It’s yet another day at home working from the kitchen table and our brain function is becoming meh…
In my experience, there’s no problem to which chocolate is not the answer. Bad day at work? Eat some chocolate. Feeling stressed about your love life? Reach for the cacao. Need to decide whether to stay in and watch Netflix or use the time to work from our makeshift ironing board work desk? Grab a handful of chocolate-covered almonds and your decision will become abundantly clear.
Seems that I’m not the only one who turns to the oracle of cacao in times of trouble: the average American eats about 11 pounds of chocolate per year, while the Swiss eat about 20 pounds of Lindt, Toblerone, and other cacao-based products every year. Of course, most chocolate lovers first reach for the stuff because it tastes delicious … not because of the outright health benefits.
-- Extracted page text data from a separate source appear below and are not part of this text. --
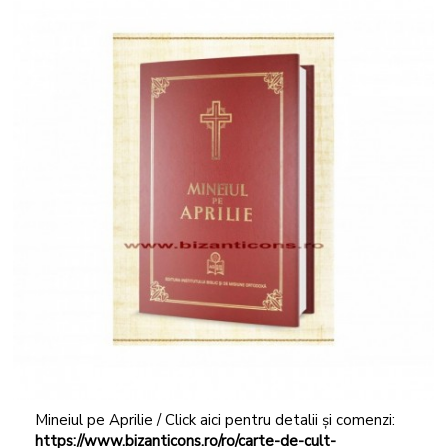
Mineiul pe Aprilie / Click aici pentru detalii și comenzi:
https://www.bizanticons.ro/ro/carte-de-cult-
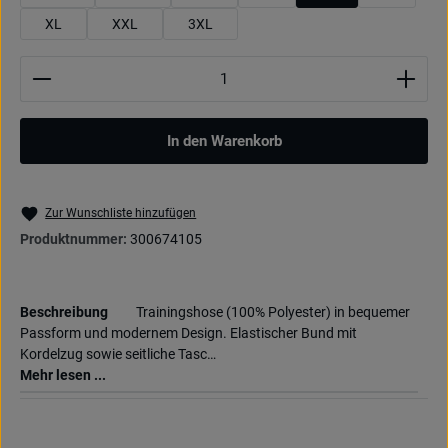
XL
XXL
3XL
Produkt Anzahl: Gib den gewünschten Wert ein oder be
In den Warenkorb
Zur Wunschliste hinzufügen
Produktnummer:
300674105
Beschreibung
Trainingshose (100% Polyester) in bequemer
Passform und modernem Design. Elastischer Bund mit
Kordelzug sowie seitliche Tasc…
Mehr lesen ...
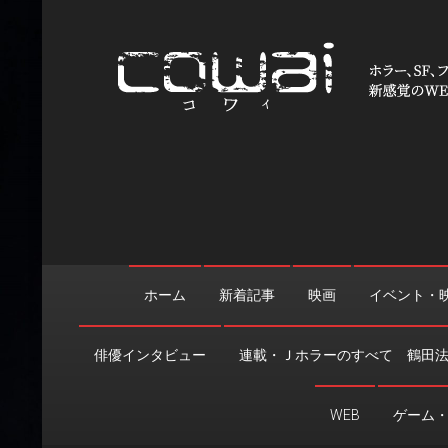
Skip
to
content
WEB映画マガジン「cowai
ホラー、SF、ファンタジーの最新情報＆クリエイティブの舞
ホーム
新着記事
映画
イベント・
俳優インタビュー
連載・Ｊホラーのすべて 鶴田
WEB
ゲーム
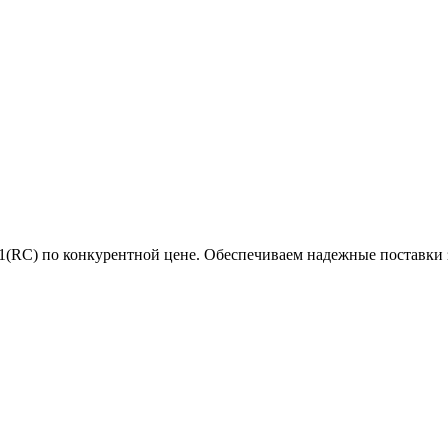
) по конкурентной цене. Обеспечиваем надежные поставки за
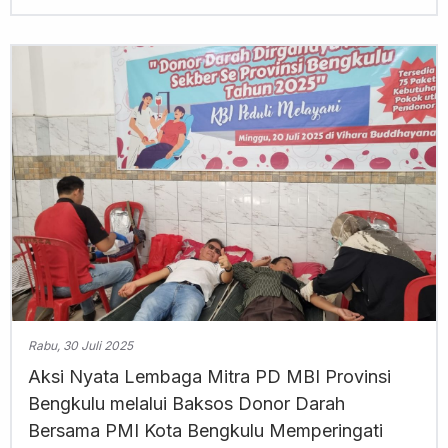
Rabu, 30 Juli 2025
Aksi Nyata Lembaga Mitra PD MBI Provinsi
Bengkulu melalui Baksos Donor Darah
Bersama PMI Kota Bengkulu Memperingati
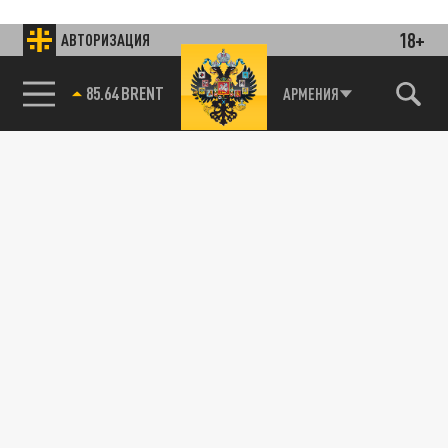
18+
АВТОРИЗАЦИЯ
85.64 BRENT
АРМЕНИЯ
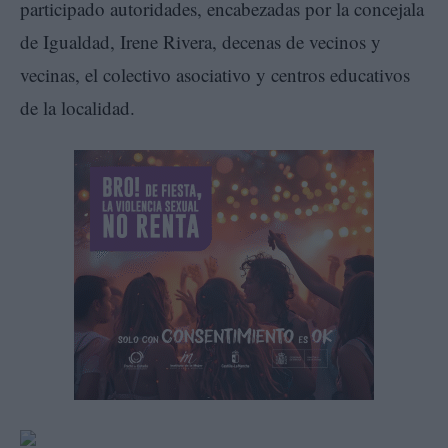
participado autoridades, encabezadas por la concejala
de Igualdad, Irene Rivera, decenas de vecinos y
vecinas, el colectivo asociativo y centros educativos
de la localidad.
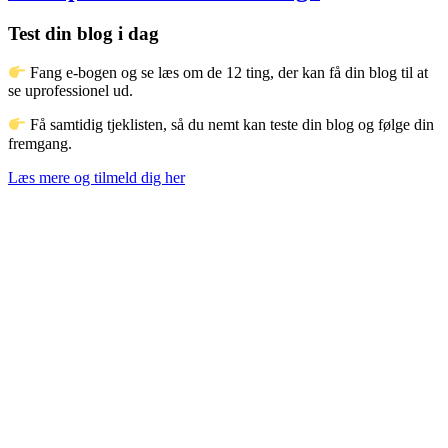
Test din blog i dag
Fang e-bogen og se læs om de 12 ting, der kan få din blog til at
se uprofessionel ud.
Få samtidig tjeklisten, så du nemt kan teste din blog og følge din
fremgang.
Læs mere og tilmeld dig her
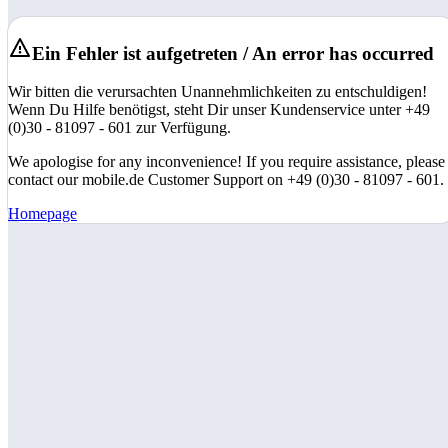
Ein Fehler ist aufgetreten / An error has occurred
Wir bitten die verursachten Unannehmlichkeiten zu entschuldigen!
Wenn Du Hilfe benötigst, steht Dir unser Kundenservice unter +49
(0)30 - 81097 - 601 zur Verfügung.
We apologise for any inconvenience! If you require assistance, please
contact our mobile.de Customer Support on +49 (0)30 - 81097 - 601.
Homepage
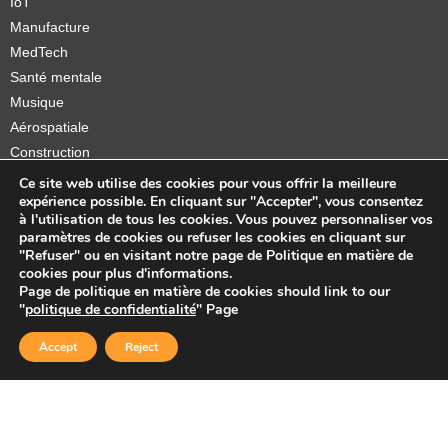
IoT
Manufacture
MedTech
Santé mentale
Musique
Aérospatiale
Construction
Orthèses et prothèses
Ce site web utilise des cookies pour vous offrir la meilleure
expérience possible. En cliquant sur "Accepter", vous consentez
Startups
à l'utilisation de tous les cookies. Vous pouvez personnaliser vos
paramètres de cookies ou refuser les cookies en cliquant sur
"Refuser" ou en visitant notre page de Politique en matière de
cookies pour plus d'informations.
Page de politique en matière de cookies should link to our
Copyright © 2026 Sidekick Interactive Inc.
"
politique de confidentialité
" Page
Accept
Reject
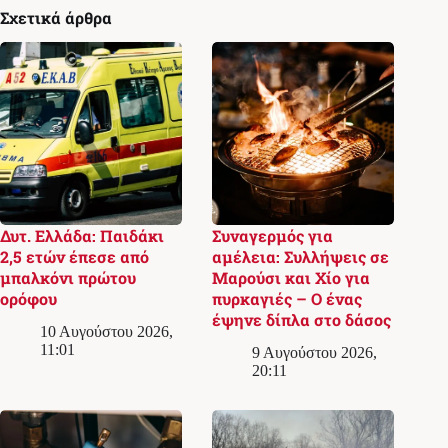
Σχετικά άρθρα
Δυτ. Ελλάδα: Παιδάκι
Συναγερμός για
2,5 ετών έπεσε από
αμέλεια: Συλλήψεις σε
μπαλκόνι πρώτου
Μαρούσι και Χίο για
ορόφου
πυρκαγιές – Ο ένας
έψηνε δίπλα στο δάσος
10 Αυγούστου 2026,
11:01
9 Αυγούστου 2026,
20:11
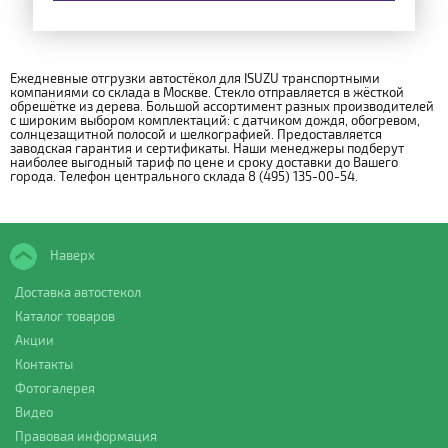
Ежедневные отгрузки автостёкол для ISUZU транспортными
компаниями со склада в Москве. Стекло отправляется в жёсткой
обрешётке из дерева. Большой ассортимент разных производителей
с широким выбором комплектаций: с датчиком дождя, обогревом,
солнцезащитной полосой и шелкографией. Предоставляется
заводская гарантия и сертификаты. Наши менеджеры подберут
наиболее выгодный тариф по цене и сроку доставки до Вашего
города. Телефон центрального склада 8 (495) 135-00-54.
Наверх
Доставка автостекол
Каталог товаров
Акции
Контакты
Фотогалерея
Видео
Правовая информация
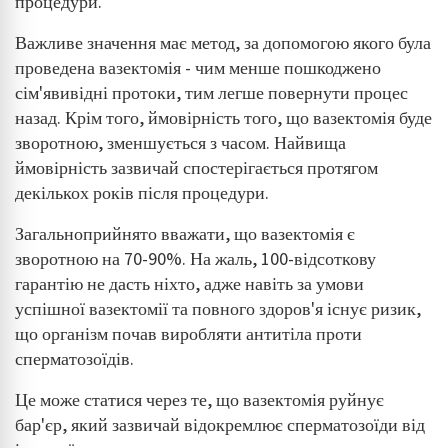
процедури.
Важливе значення має метод, за допомогою якого була
проведена вазектомія - чим менше пошкоджено
сім'явивідні протоки, тим легше повернути процес
назад. Крім того, ймовірність того, що вазектомія буде
зворотною, зменшується з часом. Найвища
ймовірність зазвичай спостерігається протягом
декількох років після процедури.
Загальноприйнято вважати, що вазектомія є
зворотною на 70-90%. На жаль, 100-відсоткову
гарантію не дасть ніхто, адже навіть за умови
успішної вазектомії та повного здоров'я існує ризик,
що організм почав виробляти антитіла проти
сперматозоїдів.
Це може статися через те, що вазектомія руйнує
бар'єр, який зазвичай відокремлює сперматозоїди від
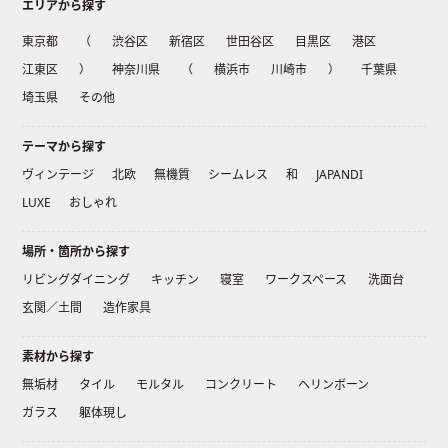
エリアから探す
東京都
（
渋谷区
新宿区
世田谷区
目黒区
港区
江東区
）
神奈川県
（
横浜市
川崎市
）
千葉県
埼玉県
その他
テーマから探す
ヴィンテージ
北欧
無機質
シームレス
和
JAPANDI
LUXE
おしゃれ
場所・箇所から探す
リビングダイニング
キッチン
寝室
ワークスペース
洗面台
玄関／土間
造作家具
素材から探す
無垢材
タイル
モルタル
コンクリート
ヘリンボーン
ガラス
躯体現し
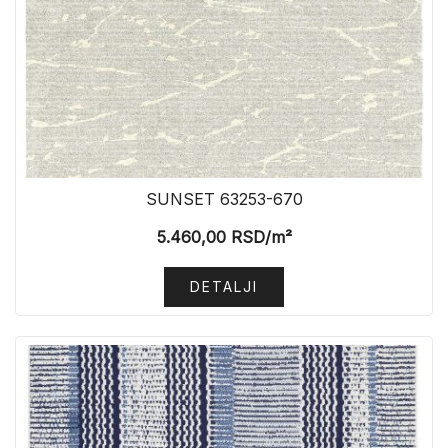
SUNSET 63253-670
5.460,00
RSD
/m²
DETALJI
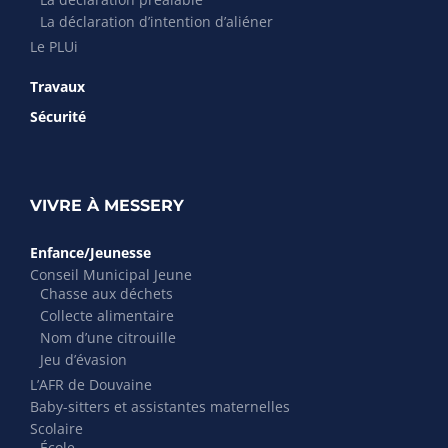
La déclaration d’intention d’aliéner
Le PLUi
Travaux
Sécurité
VIVRE À MESSERY
Enfance/Jeunesse
Conseil Municipal Jeune
Chasse aux déchets
Collecte alimentaire
Nom d’une citrouille
Jeu d’évasion
L’AFR de Douvaine
Baby-sitters et assistantes maternelles
Scolaire
École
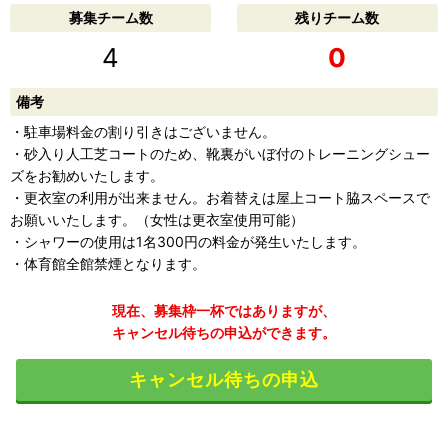
募集チーム数
残りチーム数
4
0
備考
・駐車場料金の割り引きはございません。
・砂入り人工芝コートのため、靴裏がいぼ付のトレーニングシュー
ズをお勧めいたします。
・更衣室の利用が出来ません。お着替えは屋上コート脇スペースで
お願いいたします。（女性は更衣室使用可能）
・シャワーの使用は1名300円の料金が発生いたします。
・体育館全館禁煙となります。
現在、募集枠一杯ではありますが、
キャンセル待ちの申込ができます。
キャンセル待ちの申込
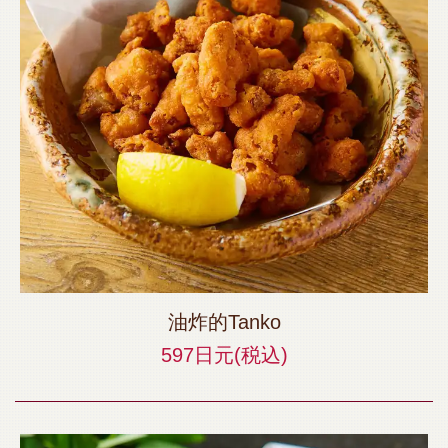
油炸的Tanko
597日元
(税込)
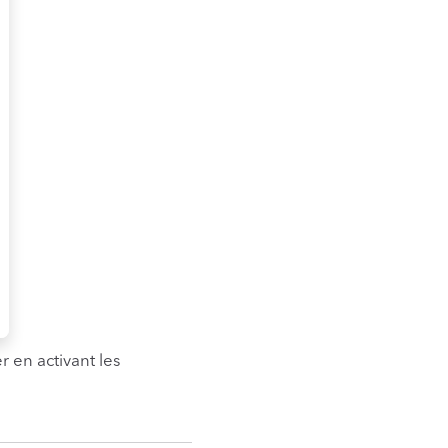
 en activant les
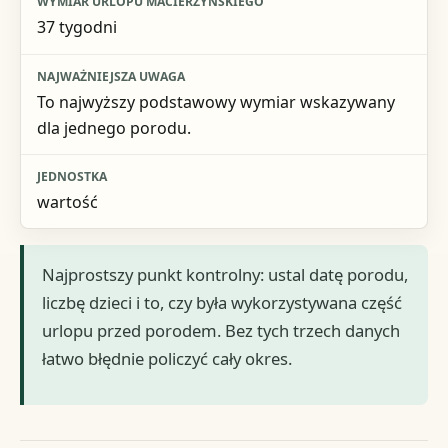
37 tygodni
To najwyższy podstawowy wymiar wskazywany
dla jednego porodu.
wartość
Najprostszy punkt kontrolny: ustal datę porodu,
liczbę dzieci i to, czy była wykorzystywana część
urlopu przed porodem. Bez tych trzech danych
łatwo błędnie policzyć cały okres.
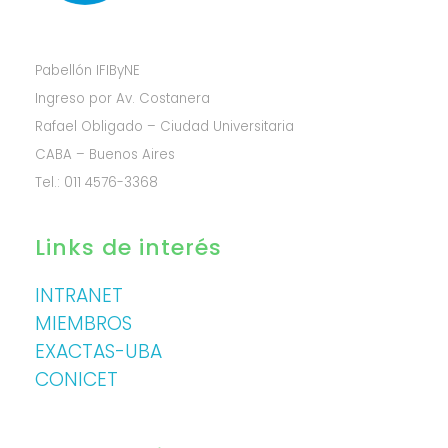
Pabellón IFIByNE
Ingreso por Av. Costanera
Rafael Obligado – Ciudad Universitaria
CABA – Buenos Aires
Tel.: 011 4576-3368
Links de interés
INTRANET
MIEMBROS
EXACTAS-UBA
CONICET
Good news, though, if your chocolate-eating habits look more Swiss than American—a new study out of Italy found that when people ate chocolate, their brain function and cognition improved. Participants in the study were better able to recall memory and to process visual information after eating cacao flavanols, the superfood compound in chocolate that boosts brain function. And best of all? When the researchers studied women in particular, they discovered that eating cocoa after a night of total sleep deprivation counteracted the cognitive impairment associated with getting fewer zzz’s.
Flavanols, the nutrient that researchers found helped most with cognition, are found in tea, wine, apples, berries, and of course, cacao. Technically, indulging in any of those drinks or foods after a long sleepless night could help with brain function (except probably the wine). But flavanols are most abundant in chocolate—which is why the lead researchers on the study recommend going straight to the source to help boost brainpower. “Dark chocolate is a rich source of flavanols. So we always eat some dark chocolate. Every day,” Valentina Socci and Michele Ferrara from the University of L’Aquila in Italy told Science Daily.